The boy in this story belonged to that class. Even if he reads it he may not recognise it. But he will not read it or have it read to him. He will even be somewhat fretful if it comes his way.
“If that’s one of those problem things,” he will say, “I don’t want to hear it. I don’t see why nobody writes adventure any more.”
Right is right and wrong is wrong. Seven words for a creed, and all of life to live!
This is not a war story. But it deals, as must anything that represents life in this year of our Lord of Peace, with war. With war in its human relations. Not with guns and trenches, but with men and women, with a boy and a girl.
For only in the mass is war vast.
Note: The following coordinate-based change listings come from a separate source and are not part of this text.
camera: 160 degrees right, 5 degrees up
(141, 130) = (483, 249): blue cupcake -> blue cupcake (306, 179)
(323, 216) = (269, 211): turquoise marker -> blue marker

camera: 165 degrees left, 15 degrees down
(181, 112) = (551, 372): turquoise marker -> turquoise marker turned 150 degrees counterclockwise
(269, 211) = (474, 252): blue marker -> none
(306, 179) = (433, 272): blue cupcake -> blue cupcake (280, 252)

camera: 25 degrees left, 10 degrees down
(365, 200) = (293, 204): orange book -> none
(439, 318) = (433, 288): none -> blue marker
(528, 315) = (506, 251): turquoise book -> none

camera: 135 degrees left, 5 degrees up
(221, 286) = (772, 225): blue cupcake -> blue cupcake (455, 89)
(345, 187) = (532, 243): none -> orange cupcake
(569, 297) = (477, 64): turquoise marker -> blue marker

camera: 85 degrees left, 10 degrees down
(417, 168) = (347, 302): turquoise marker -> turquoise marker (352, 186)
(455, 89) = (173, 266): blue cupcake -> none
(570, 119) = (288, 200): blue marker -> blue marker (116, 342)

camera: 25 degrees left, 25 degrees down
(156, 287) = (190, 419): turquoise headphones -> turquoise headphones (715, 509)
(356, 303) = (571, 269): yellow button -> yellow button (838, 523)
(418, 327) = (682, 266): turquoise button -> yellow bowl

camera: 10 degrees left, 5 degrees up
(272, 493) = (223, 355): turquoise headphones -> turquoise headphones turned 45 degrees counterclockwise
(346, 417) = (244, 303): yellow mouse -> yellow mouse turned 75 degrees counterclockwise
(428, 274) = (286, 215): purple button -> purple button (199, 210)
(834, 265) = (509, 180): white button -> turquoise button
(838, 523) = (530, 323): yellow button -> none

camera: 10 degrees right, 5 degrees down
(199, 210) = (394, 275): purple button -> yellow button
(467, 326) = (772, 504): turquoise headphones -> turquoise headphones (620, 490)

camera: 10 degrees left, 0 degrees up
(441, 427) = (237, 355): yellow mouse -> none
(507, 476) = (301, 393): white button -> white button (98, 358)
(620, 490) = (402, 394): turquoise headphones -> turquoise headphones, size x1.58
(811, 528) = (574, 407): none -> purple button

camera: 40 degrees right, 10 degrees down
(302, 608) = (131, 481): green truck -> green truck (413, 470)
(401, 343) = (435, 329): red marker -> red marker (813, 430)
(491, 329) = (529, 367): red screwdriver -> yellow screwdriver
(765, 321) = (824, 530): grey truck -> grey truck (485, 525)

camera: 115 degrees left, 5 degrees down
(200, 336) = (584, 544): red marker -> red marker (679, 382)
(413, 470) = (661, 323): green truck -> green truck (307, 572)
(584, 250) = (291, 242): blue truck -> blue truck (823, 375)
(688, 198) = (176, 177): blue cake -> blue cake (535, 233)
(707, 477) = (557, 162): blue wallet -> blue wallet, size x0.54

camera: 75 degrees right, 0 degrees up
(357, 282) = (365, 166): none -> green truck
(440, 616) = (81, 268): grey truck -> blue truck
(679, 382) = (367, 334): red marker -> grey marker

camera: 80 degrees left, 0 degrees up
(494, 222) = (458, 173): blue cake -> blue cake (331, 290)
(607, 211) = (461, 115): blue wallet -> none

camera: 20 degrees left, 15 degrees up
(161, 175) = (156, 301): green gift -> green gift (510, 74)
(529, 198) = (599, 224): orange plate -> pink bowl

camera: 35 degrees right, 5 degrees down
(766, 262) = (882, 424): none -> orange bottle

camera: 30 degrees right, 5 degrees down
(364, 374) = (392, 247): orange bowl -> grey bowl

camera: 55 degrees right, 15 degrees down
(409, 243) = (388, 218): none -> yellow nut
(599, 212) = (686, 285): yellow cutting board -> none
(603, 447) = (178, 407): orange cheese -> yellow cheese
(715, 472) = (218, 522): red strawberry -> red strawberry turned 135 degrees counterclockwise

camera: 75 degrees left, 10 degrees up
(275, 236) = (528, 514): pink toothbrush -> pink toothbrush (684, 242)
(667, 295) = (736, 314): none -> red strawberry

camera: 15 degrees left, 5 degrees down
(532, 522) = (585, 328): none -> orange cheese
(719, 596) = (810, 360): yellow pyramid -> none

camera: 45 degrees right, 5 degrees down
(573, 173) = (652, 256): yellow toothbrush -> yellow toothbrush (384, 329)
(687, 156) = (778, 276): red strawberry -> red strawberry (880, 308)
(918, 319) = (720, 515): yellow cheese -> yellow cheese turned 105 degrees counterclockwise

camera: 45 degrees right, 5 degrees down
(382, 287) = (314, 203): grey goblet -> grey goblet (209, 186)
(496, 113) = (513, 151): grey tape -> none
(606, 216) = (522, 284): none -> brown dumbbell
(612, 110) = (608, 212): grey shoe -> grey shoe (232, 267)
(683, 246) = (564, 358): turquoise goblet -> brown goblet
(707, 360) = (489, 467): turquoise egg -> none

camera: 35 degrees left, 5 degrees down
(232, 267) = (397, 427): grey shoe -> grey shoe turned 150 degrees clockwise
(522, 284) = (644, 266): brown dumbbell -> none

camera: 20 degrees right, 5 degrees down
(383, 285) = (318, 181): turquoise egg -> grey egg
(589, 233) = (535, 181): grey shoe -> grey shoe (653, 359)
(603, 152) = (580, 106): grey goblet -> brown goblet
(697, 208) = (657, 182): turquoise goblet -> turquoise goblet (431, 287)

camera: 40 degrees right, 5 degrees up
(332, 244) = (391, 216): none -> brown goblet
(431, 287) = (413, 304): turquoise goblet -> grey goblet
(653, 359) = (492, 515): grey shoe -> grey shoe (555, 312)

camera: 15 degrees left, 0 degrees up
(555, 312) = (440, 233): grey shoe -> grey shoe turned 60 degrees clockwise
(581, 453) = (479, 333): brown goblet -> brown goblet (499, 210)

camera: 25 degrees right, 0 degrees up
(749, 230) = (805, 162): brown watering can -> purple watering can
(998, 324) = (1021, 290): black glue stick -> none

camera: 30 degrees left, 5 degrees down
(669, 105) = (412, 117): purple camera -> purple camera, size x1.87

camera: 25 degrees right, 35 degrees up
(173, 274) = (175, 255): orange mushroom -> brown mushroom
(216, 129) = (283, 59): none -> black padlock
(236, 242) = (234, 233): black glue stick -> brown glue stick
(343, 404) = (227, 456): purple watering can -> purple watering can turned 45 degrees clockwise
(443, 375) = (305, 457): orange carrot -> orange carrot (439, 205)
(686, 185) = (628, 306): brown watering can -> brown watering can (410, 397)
To the man in the trench it reduces itself to the man on his right, the man on his left, the man across, beyond the barbed wire, and a woman.
The boy was a Canadian. He was twenty-two and not very tall. His name in this story is Cecil Hamilton. He had won two medals for life-saving, each in a leather case. He had saved people from drowning. When he went abroad to fight he took the medals along. Not to show. But he felt that the time might come when he would not be sure of himself. A good many men on the way to war have felt that way. The body has a way of turning craven, in spite of high resolves. It would be rather comforting, he felt, to have those medals somewhere about him at that time. He never looked at them without a proud little intake of breath and a certain swelling of the heart.
On the steamer he found that a medal for running had slipped into one of the cases. He rather chuckled over that. He had a sense of humour, in spite of his seven-word creed. And a bit of superstition, for that night, at dusk, he went out on to the darkened deck and flung it overboard.
The steamer had picked him up at Halifax—a cold dawn, with a few pinched faces looking over the rail. Forgive him if he swaggered up the gangway. He was twenty-two, he was a lieutenant, and he was a fighting man.
The girl in the story saw him then. She was up and about, in a short sport suit, with a white tam-o’-shanter on her head and a white woolen scarf tucked round her neck. Under her belted coat she wore a middy blouse, and when she saw Lieutenant Cecil Hamilton, with his eager eyes—not unlike her own, his eyes were young and inquiring—she reached into a pocket of the blouse and dabbed her lips with a small stick of cold cream.
Cold air has a way of drying lips.
He caught her at it, and she smiled. It was all over for him then, poor lad!
Afterward, when he was in the trenches, he wondered about that. He called it “Kismet” to himself. It was really a compound, that first day or two, of homesickness and a little furtive stirring of anxiety and the thrill of new adventure that was in his blood.